11: Deer Alliance is aware of a negative response to mandatory certification emerging on social media from some quarters. Deer Alliance, and all of its stakeholders as well as stakeholders represented on the Irish Deer Management Forum, regret to note any negative response to developments which are designed to lead to better, competent and more efficient hunting and management if wild deer by committed and fully certified persons. Happily, the number and quality of favourable comment considerably outweighs the negative comment. Mandatory certification has in fact been welcomed by a majority of respondents, who see the development as bringing Ireland into line with international best practice and contributing to best-practice procedures in terms of management of wild deer, including recreational hunting and necessary culling for control purposes. Opponents of mandatory certification mention increased regulation and control as negative factors whereas the purpose is to improve and enhance best-practice procedures based on education and training. Others feel that the cost of certification is an obstacle to new entrants. Given the overall cost of stalking as a recreational resource, the cost of certification is insignificant and will add considerably to the hunter’s knowledge and performance in the field.

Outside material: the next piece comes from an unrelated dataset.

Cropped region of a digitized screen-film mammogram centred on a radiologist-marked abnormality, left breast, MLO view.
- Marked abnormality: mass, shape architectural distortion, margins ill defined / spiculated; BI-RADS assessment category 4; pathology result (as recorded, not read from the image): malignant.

12: Deer Alliance is also aware of an online petition in circulation, which is regrettable, as division is always counter-productive. The petition in question appears to be based on a fear of regulation deterring newcomers to the sport, where sport is the objective. There is no evidence to support this proposition, as analysis of DHL numbers over the last number of years will demonstrate. Legitimate hunters will have no difficulty in meeting requirements, regulatory or otherwise. A licence fee is also mentioned. Certification has nothing to do with any licence fee which may or may not be contemplated, but it will serve to educate and support genuine hunters while deterring others less committed to deer hunting, either as a sport or as a necessary tool of management and control under safe, competent and knowledgeable conditions.

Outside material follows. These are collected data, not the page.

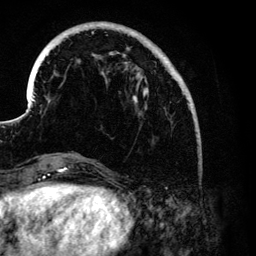
Breast MRI (dynamic contrast-enhanced), one axial slice; slice 32 of 134 in the series (ordered by position); cropped to one breast; dynamic contrast-enhanced series, time point 2 of 6 at this slice position (early post-contrast); 3 T; TE 4.2 ms, TR 7.9 ms; 1.2 mm slice thickness; 256 × 256 image matrix, field of view 170 × 170 mm. Female patient.
Outlined on this slice (semi-automatic segmentation, software-assisted and operator-edited):
- enhancing-tissue mask used for the functional tumour volume (all voxels passing the contrast-enhancement thresholds inside the analysis volume; usually the tumour): bounding box [x1, y1, x2, y2] px = [31, 24, 190, 108]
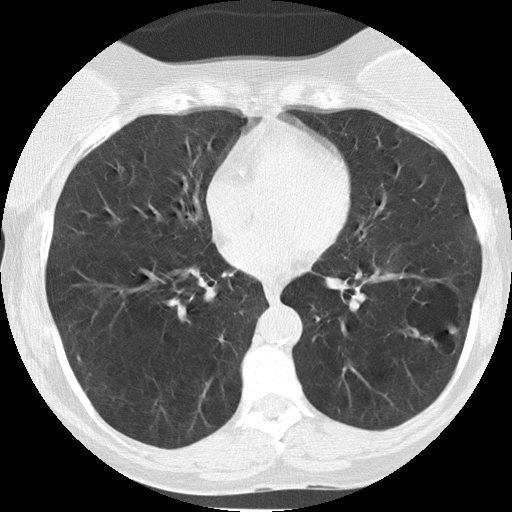
Low-dose screening chest CT, one axial slice. Position 67 of 149 along the scan axis. 120 kVp. Lung window (W 1500 / L -600 HU). 2 mm slice thickness. 512 × 512 image matrix, field of view 290 × 290 mm.
Structures marked on this image (outlined manually by an expert reader):
- lesion 1 (tumor, lower lobe of left lung): bounding box [x1, y1, x2, y2] px = [401, 327, 421, 339]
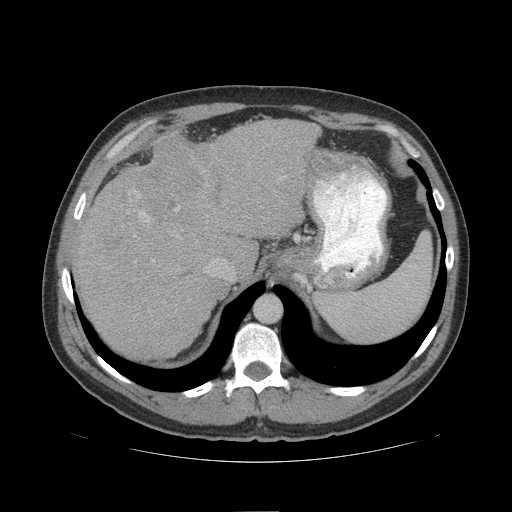
Contrast-enhanced abdominal CT (liver protocol), one axial slice; slice 78 of 109 in the series (ordered by position); reconstruction kernel STANDARD; soft-tissue window (W 400 / L 40 HU); 512 × 512 image matrix, field of view 420 × 420 mm. From the clinical record (not read from this slice): diagnosis: hepatocellular carcinoma (patient treated with transarterial chemoembolisation; whether this scan precedes or follows treatment is not stated here); TNM stage (as recorded): Stage-IIIB; Child-Pugh class: A; tumour differentiation: poorly differentiated; tumour nodularity: multinodular.
Outlined on this slice (semi-automatically segmented with operator editing):
- abdominal aorta: box from (x=256, y=295) to (x=281, y=322) px
- liver parenchyma outside the tumour (the mass and vessels are separate outlines, so this box may not span the whole liver): (x=72, y=120)–(x=318, y=358)
- mass: (x=106, y=129)–(x=209, y=230)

13: A need for legislation has also been mentioned. There is no need for legislation to support the introduction of mandatory certification. Section 9 of the Wildlife Act 1976 (as amended) provides that the Minister may attach conditions to any licence granted by him for any of the purposes of the Act or of regulations made under the Act, vary such conditions and revoke any such licence (other than a licence granted by the Minister under section 29 of the Act).
Applications for HCAP are now invited from interested persons.